CVE-2026-34389 Overview
Fleet is open source device management software. Prior to version 4.81.0, Fleet contained a critical flaw in the user invitation flow where the email address provided during invite acceptance was not validated against the email address associated with the invite. An attacker who obtained a valid invite token could create an account under an arbitrary email address while inheriting the role granted by the invite, including global admin privileges.
Critical Impact
An attacker with access to a valid invite token can bypass email validation to create an account with arbitrary credentials while gaining the permissions of the original invite, potentially achieving global admin access.
Affected Products
- FleetDM Fleet versions prior to 4.81.0
Discovery Timeline
- 2026-03-27 - CVE-2026-34389 published to NVD
- 2026-04-02 - Last updated in NVD database
Technical Details for CVE-2026-34389
Vulnerability Analysis
This vulnerability represents an authentication bypass (CWE-287) in Fleet's user invitation workflow. The core issue lies in the server-side validation logic during the invite acceptance process. When a user attempts to accept an invitation, the system properly validates that the invite token is legitimate, but fails to verify that the email address submitted in the acceptance request matches the email address to which the invitation was originally sent.

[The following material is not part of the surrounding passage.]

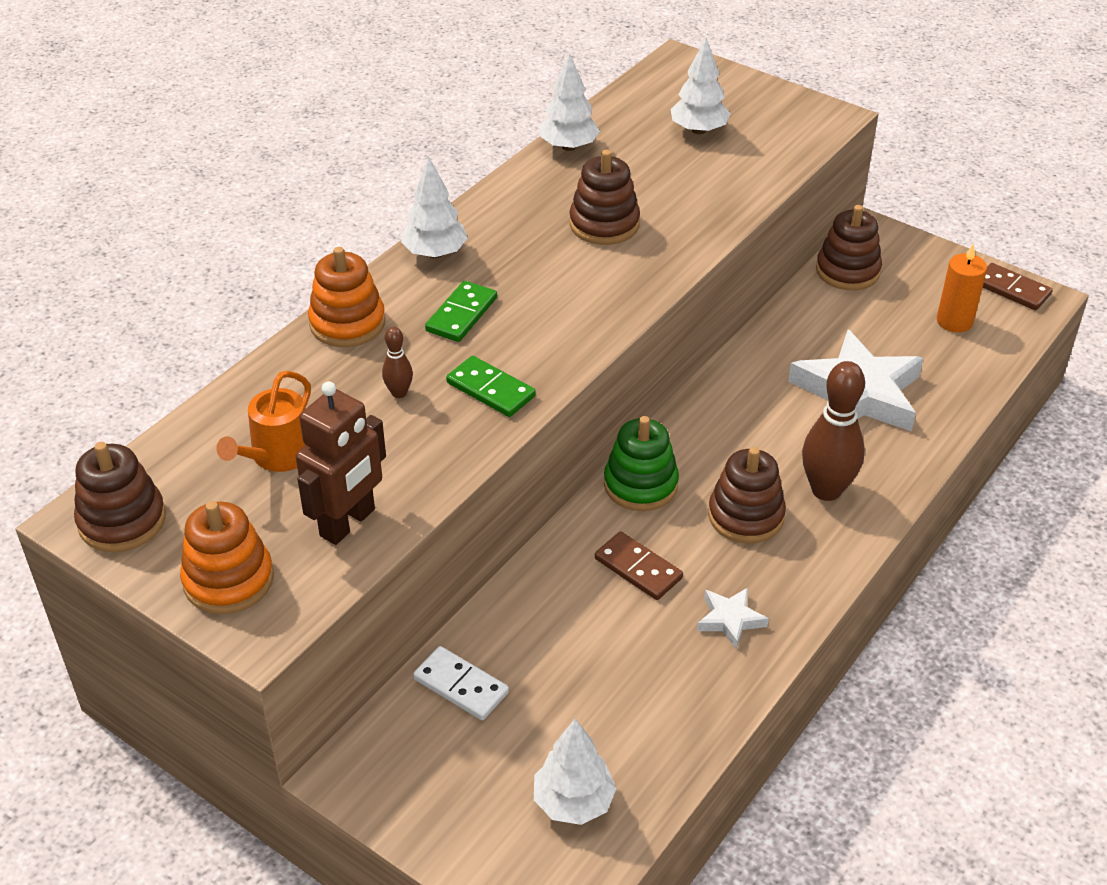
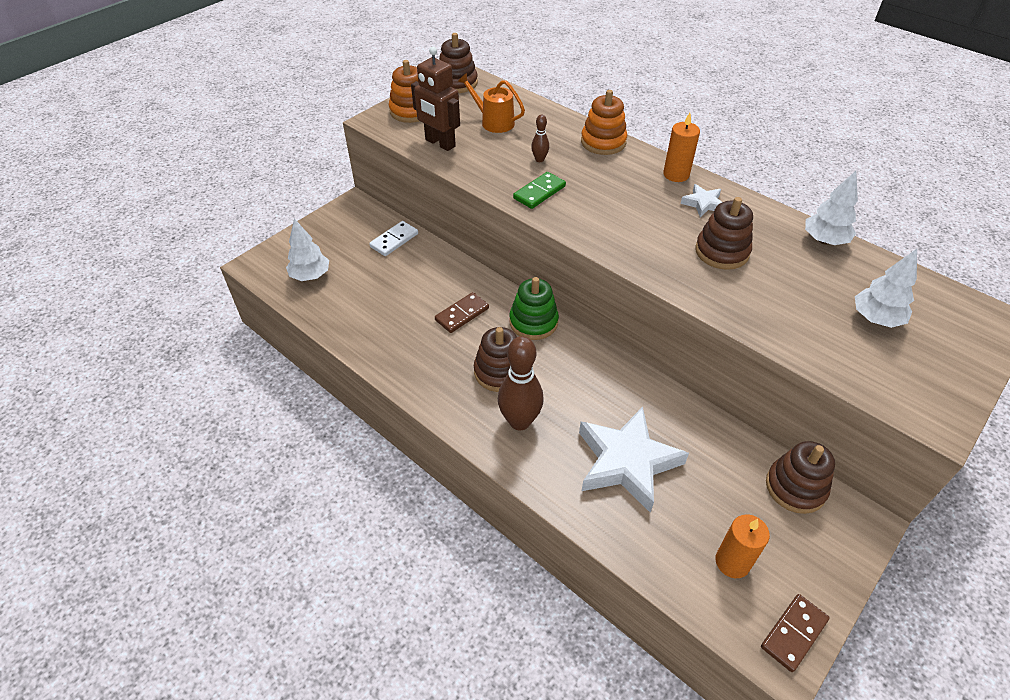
camera: 95 degrees right, 5 degrees up
(435, 253) = (676, 174): white tree -> orange candle
(462, 314) = (612, 183): green domino -> none
(730, 619) = (413, 352): white star -> white star (703, 203)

This design flaw creates a privilege escalation path where an attacker who gains access to a valid invitation token—whether through phishing, interception, or other means—can hijack the invitation and register an account using their own email address while inheriting all the permissions that were granted to the original invitee.
Root Cause
The root cause is improper input validation in the invite acceptance endpoint. The application accepts and processes the email address from the client request without cross-referencing it against the email address stored in the invitation record. This missing validation step allows an attacker to substitute their own email address while still claiming the role and permissions associated with the original invitation.
Attack Vector
The attack requires network access and can be executed remotely. An attacker must first obtain a valid, unexpired invitation token. This could be accomplished through various means such as:
- Intercepting invitation emails through compromised email systems
- Social engineering attacks targeting users who received invitations
- Accessing shared communication channels where invite links may have been posted
- Exploiting weak email security on corporate mail servers
Once in possession of the token, the attacker crafts a request to the invite acceptance endpoint, providing their own email address instead of the legitimate invitee's email. The server processes this request, creates an account for the attacker's email, and assigns the permissions from the original invitation—which could include global administrator privileges.
Detection Methods for CVE-2026-34389
Indicators of Compromise
- User accounts created with email addresses that differ from the original invitation target
- Multiple account creation attempts using the same invitation token
- Unusual patterns in user registration logs showing mismatches between invited and registered emails
- Unexpected administrator accounts appearing without corresponding legitimate invitation workflows
Detection Strategies
- Implement audit logging that captures both the invited email and the email used during account creation
- Monitor for anomalies where invitation tokens are redeemed by different email addresses than originally invited
- Review access logs for newly created admin accounts and verify their legitimacy through out-of-band confirmation
Monitoring Recommendations
- Enable comprehensive logging for all authentication and user management events in Fleet
- Set up alerts for any global admin account creation events
- Regularly audit user accounts against expected invitation records
- Monitor for patterns of invitation token reuse or rapid sequential account creation
How to Mitigate CVE-2026-34389
Immediate Actions Required
- Upgrade Fleet to version 4.81.0 or later immediately
- Audit all user accounts created through the invitation flow for legitimacy
- Review and revoke any suspicious accounts, particularly those with elevated privileges
- Invalidate all outstanding invitation tokens and reissue invitations after patching
Patch Information
FleetDM has addressed this vulnerability in version 4.81.0. The patch implements proper server-side validation to ensure the email address provided during invite acceptance matches the email address associated with the invitation token. Organizations should upgrade to version 4.81.0 or later as soon as possible. For more details, see the GitHub Security Advisory.
Workarounds
- Limit the distribution of invitation links to secure, verified communication channels only
- Implement short expiration times for invitation tokens to reduce the window of opportunity
- Enable multi-factor authentication for all accounts, especially those with administrative privileges
- Consider temporarily disabling the self-service invite acceptance workflow until patching is complete
# Verify Fleet version after upgrade
fleetctl version
# Review recently created users for audit
fleetctl get users --json | jq '.[] | select(.created_at > "2026-01-01")'
Disclaimer: This content was generated using AI. While we strive for accuracy, please verify critical information with official sources.